▸ Data in this exercise
--

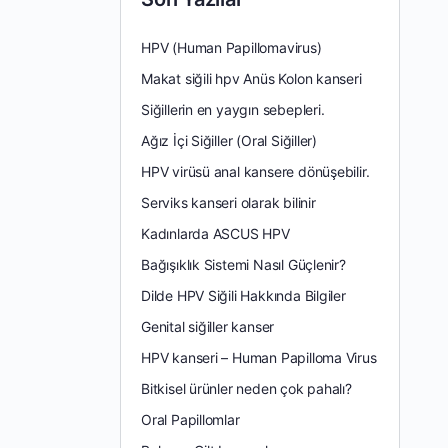
HPV (Human Papillomavirus)
Makat siğili hpv Anüs Kolon kanseri
Siğillerin en yaygın sebepleri.
Ağız İçi Siğiller (Oral Siğiller)
HPV virüsü anal kansere dönüşebilir.
Serviks kanseri olarak bilinir
Kadınlarda ASCUS HPV
Bağışıklık Sistemi Nasıl Güçlenir?
Dilde HPV Siğili Hakkında Bilgiler
Genital siğiller kanser
HPV kanseri – Human Papilloma Virus
Bitkisel ürünler neden çok pahalı?
Oral Papillomlar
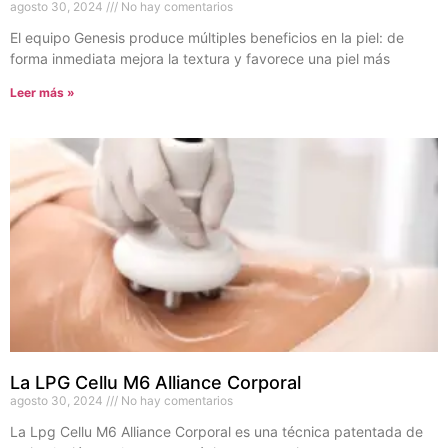
agosto 30, 2024
No hay comentarios
El equipo Genesis produce múltiples beneficios en la piel: de
forma inmediata mejora la textura y favorece una piel más
Leer más »
La LPG Cellu M6 Alliance Corporal
agosto 30, 2024
No hay comentarios
La Lpg Cellu M6 Alliance Corporal es una técnica patentada de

--

▸ Aim of the task
Output only the lines running from the line with "forma inmediata mejora" through the final line of the data, inclusive.

▸ Solution
forma inmediata mejora la textura y favorece una piel más
Leer más »
La LPG Cellu M6 Alliance Corporal
agosto 30, 2024
No hay comentarios
La Lpg Cellu M6 Alliance Corporal es una técnica patentada de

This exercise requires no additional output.